Korea, as the last two trips, was a dream. Great food, sight seeing, appreciative audiences, autographs, pictures with fans. It’s a good thing I’m a very grounded, practical person, or I could get used to that. I came home to a fair amount of jet lag and massive spaciness. A lot of day sleeping and continual forwarding of my to do list. Spoiler alert - nothing got done last week. But the kids made it to school every day, got hot dinners, and Bobby didn’t poop his pants. I’ll chalk that up to a win.

A lot of what kept me stymied last week was the sickening dread of Mother’s Day. I found myself getting pretty emotional and panicky about it. It started when, after planning a get together for the last year with two friends with problematic mothers, one of them bailed, and the other never said anything so I assume decided to bail, also. I was inordinately upset about it and it dragged me down all week. Also, it was chilly and gloomy here, I was jet lagged, and PMSing. In other words - the perfect cocktail to set me off on a tailspin. 

In a text conversation the BF reminded me to try to take the focus off of my own mother and put it on myself as the mother of these kids. I have tried to do this in the past but failed. But this time? This time I’m pissed. I’m sick of being a wreck on Mother’s Day. That woman robbed me of so many things - she doesn’t get to rob me of this, too. So I decided to do a little old school brain rewiring, which worked so well for me years ago to overcome intrusive thoughts, suicidal ideation, depression, panic disorder, etc. So for the last few days whenever I’ve been tempted to ruminate I fiercely redirect my thoughts with a simple, “no, this day is about me, not her,” and it’s been working. I find myself actually looking forward to it.

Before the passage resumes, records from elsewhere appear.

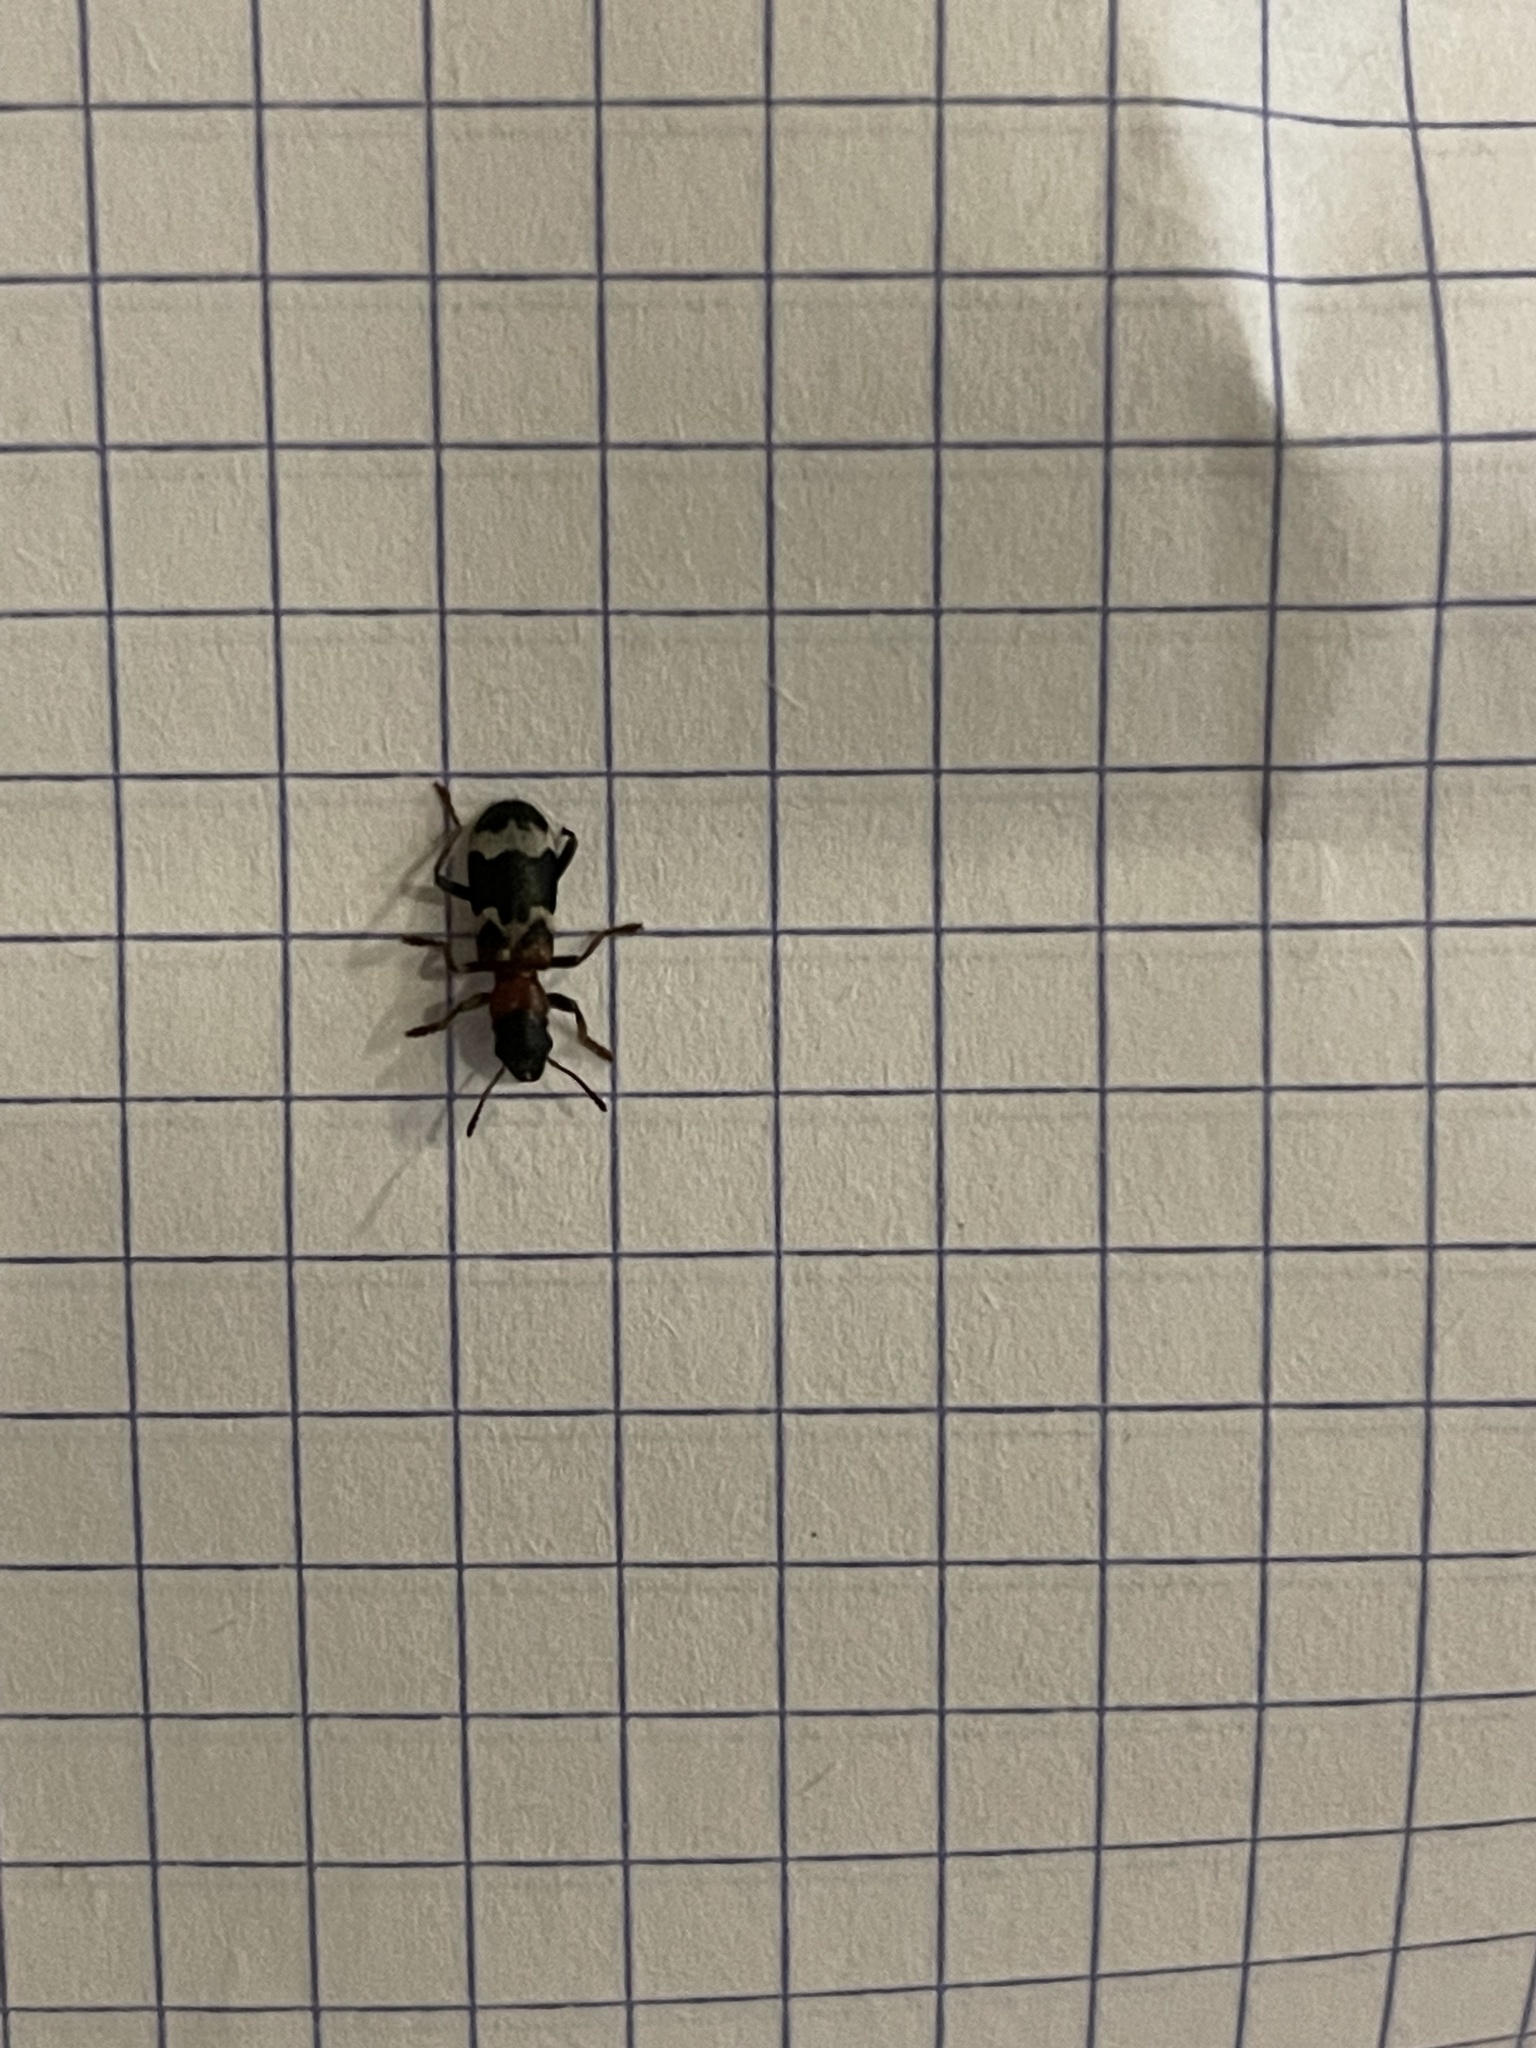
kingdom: Animalia
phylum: Arthropoda
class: Insecta
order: Coleoptera
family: Cleridae
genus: Thanasimus
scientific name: Thanasimus formicarius
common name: Ant beetle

It is my day, dammit. I earned this shit - from every labor contraction to every butt wiped, every hug given to every sassy comment endured. I get to have a day. And it’s delightful to be able to spend it with people who love and appreciate me. 

Now, who knows how tomorrow will actually go. But I think, much like the last time I took a stand against my self-abusive thoughts, that I’m just sick of them and ready to let them go. Sometimes you just have to be ready to move on. I think I am. I don’t want to be upset anymore. I’m tired of it. 

In other news, I’m looking forward to finally having my registration system switched over next weekend (hallelujah) so I can at last get into the work of running my business, I go to Portland next weekend, the kids have four weeks left of school, and I get to plant my edible garden on Thursday. 

And hey, you. HAPPY MOTHER’S DAY, DAMMIT!




1 comment:

  1. Good for you for re-wiring your brain! It's so hard for me to remember that it's an option!

    Mother's Day was hard for me too. I'm not sure why. Expectations? Missing my mom? Hormones?